Others can include stomach pain, bowel irregularities, bloating, and hives. This would cause more than a simple inconvenience to many, instead impacting one’s quality of life.
An Evaluation: “But What about the Other Folks?”
While the original argument states that providing alternative milks could cost a company more, the lawsuit points out that other medically necessary changes are made for free each day.
Specifically named changes include making caffeine-free drinks vs. caffeine-full drinks for those with hypertension or heart conditions. Additionally, swaps between sugar and sugar-free syrups were called out for those with diabetes.

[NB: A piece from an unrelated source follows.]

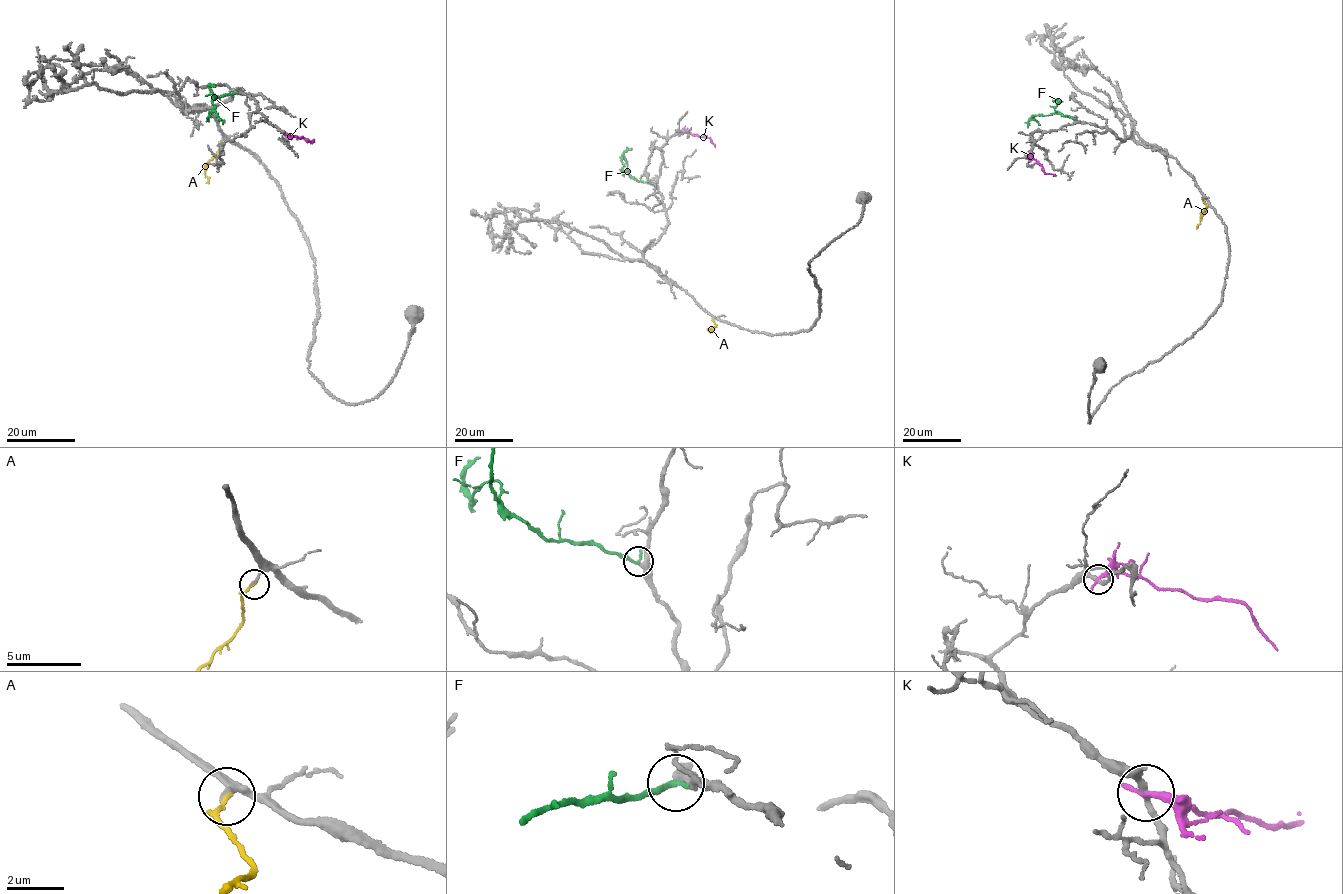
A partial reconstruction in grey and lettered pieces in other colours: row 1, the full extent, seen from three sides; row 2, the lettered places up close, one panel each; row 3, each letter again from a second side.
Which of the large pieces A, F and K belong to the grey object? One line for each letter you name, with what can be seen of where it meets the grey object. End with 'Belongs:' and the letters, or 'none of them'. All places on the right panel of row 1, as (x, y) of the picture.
F: (1081, 122)
Belongs: F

An Explanation: The Mysterious Defendant Surcharge
MSN highlights a portion of the class action that many have taken pause with, stating that there “isn’t a distinction among the costs of various different non-dairy alternatives.”
MSN goes on to quote the suit, stating that, “Dunkin created a separate, higher-priced menu, aimed at customers who cannot ingest milk.”
Disability or Not a Disability? Will the Courts Decide?
The class action asserted that those living with lactose and milk allergies and intolerances are experiencing a true disability.
As a result, lawyers arguing on the plaintiff’s behalf are attempting to build their argument on the belief that Dunkin’ has “violat[ed] the Americans with Disabilities Act,” per MSN. This argument could give them the basis for discrimination.
What Else Do We Know about the Lawsuit?
The plaintiffs are also attempting to find both injunctive and declaratory relief, ensuring that Dunkin’, the defendant, cannot continue to charge lactose intolerant customers going forward.
This proposed bar on costs would be associated with all non-dairy alternatives, including lactose-free milk, soy, almond, coconut, and oat.
Has This Happened to Any Other Coffee Chain?
MSN notes that coffee giant Starbucks has also had similar complaints, starting in 2020 with their alternative milk “tax.” This tax would mean an additional fee for anyone looking for alt milks for ethical or medical reasons.
PETA and vegans led the charge to remove this, and the chain did — across Europe — but not in the United States.